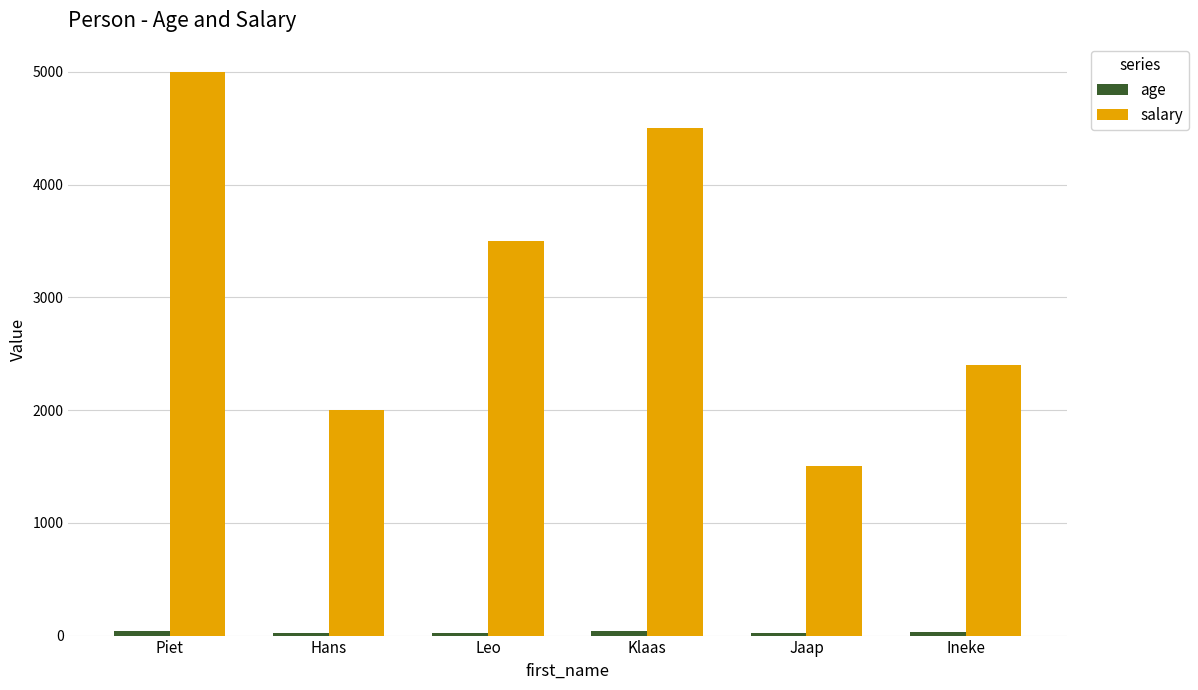

What is the label of the 1st bar from the right?

Ineke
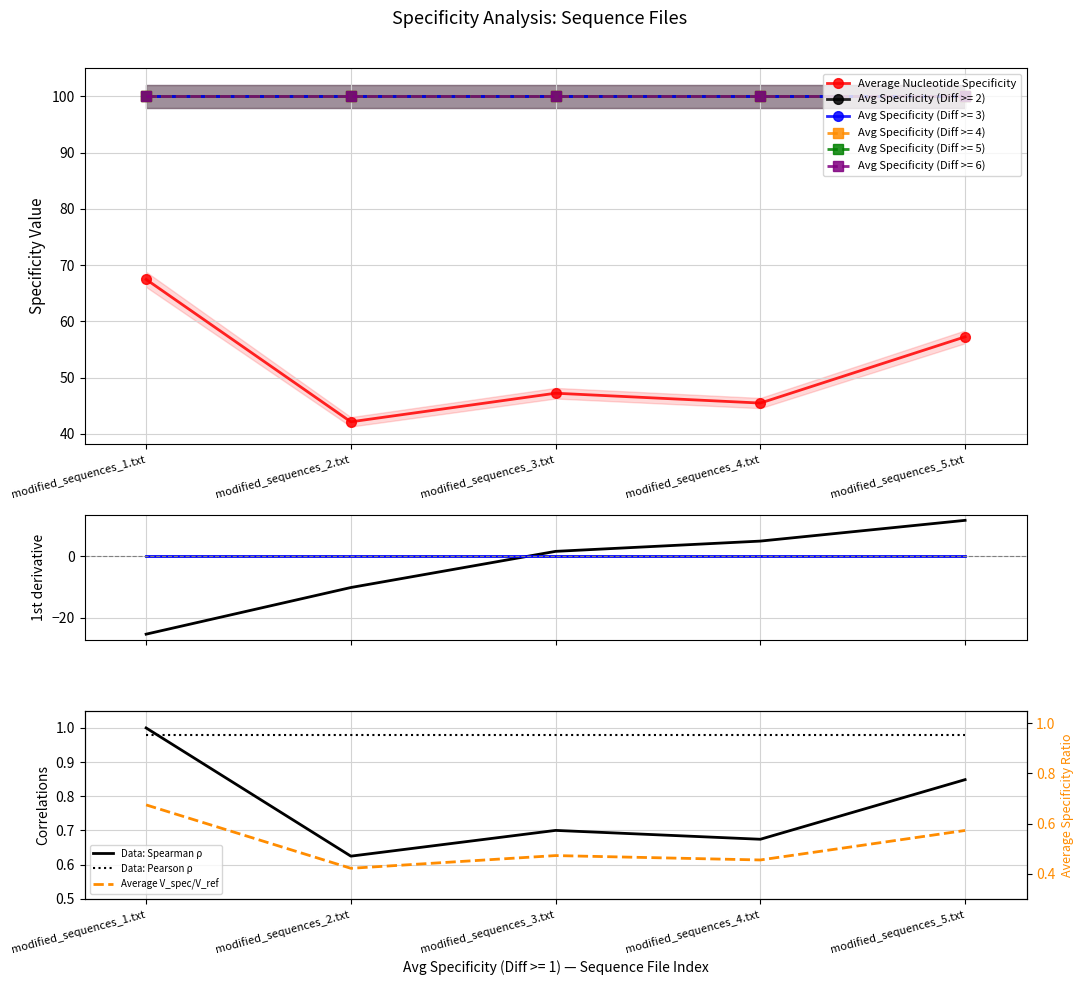

Reading right to left, extract all data points from this chart.

Average Nucleotide Specificity: modified_sequences_5.txt=11.8	modified_sequences_4.txt=5.0	modified_sequences_3.txt=1.7	modified_sequences_2.txt=-10.1	modified_sequences_1.txt=-25.3
Data: Spearman ρ: modified_sequences_5.txt=0.8	modified_sequences_4.txt=0.7	modified_sequences_3.txt=0.7	modified_sequences_2.txt=0.6	modified_sequences_1.txt=1.0
Data: Pearson ρ: modified_sequences_5.txt=1.0	modified_sequences_4.txt=1.0	modified_sequences_3.txt=1.0	modified_sequences_2.txt=1.0	modified_sequences_1.txt=1.0
Average V_spec/V_ref: modified_sequences_5.txt=0.6	modified_sequences_4.txt=0.5	modified_sequences_3.txt=0.5	modified_sequences_2.txt=0.4	modified_sequences_1.txt=0.7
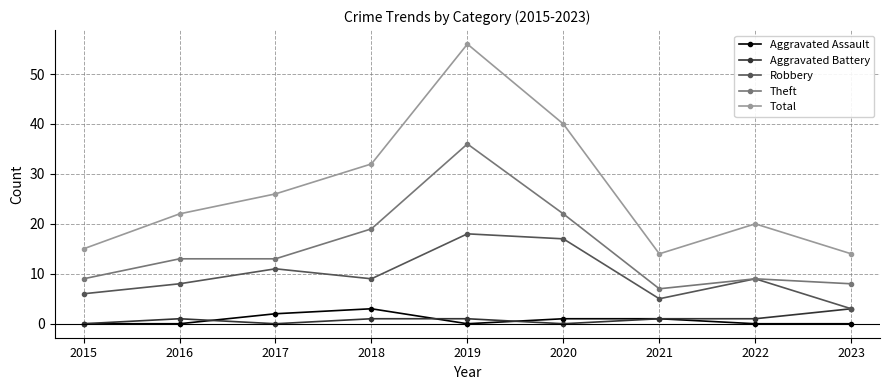

How many lines are shown in the chart?

5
-----
*Problem details*
Reproduce the material from its beginning through the line that contains "Reading right to", including that line, and leave out the pictures.

*Worked solution*
What is the label of the 1st bar from the right?

Ineke

Reading right to left, extract all data points from this chart.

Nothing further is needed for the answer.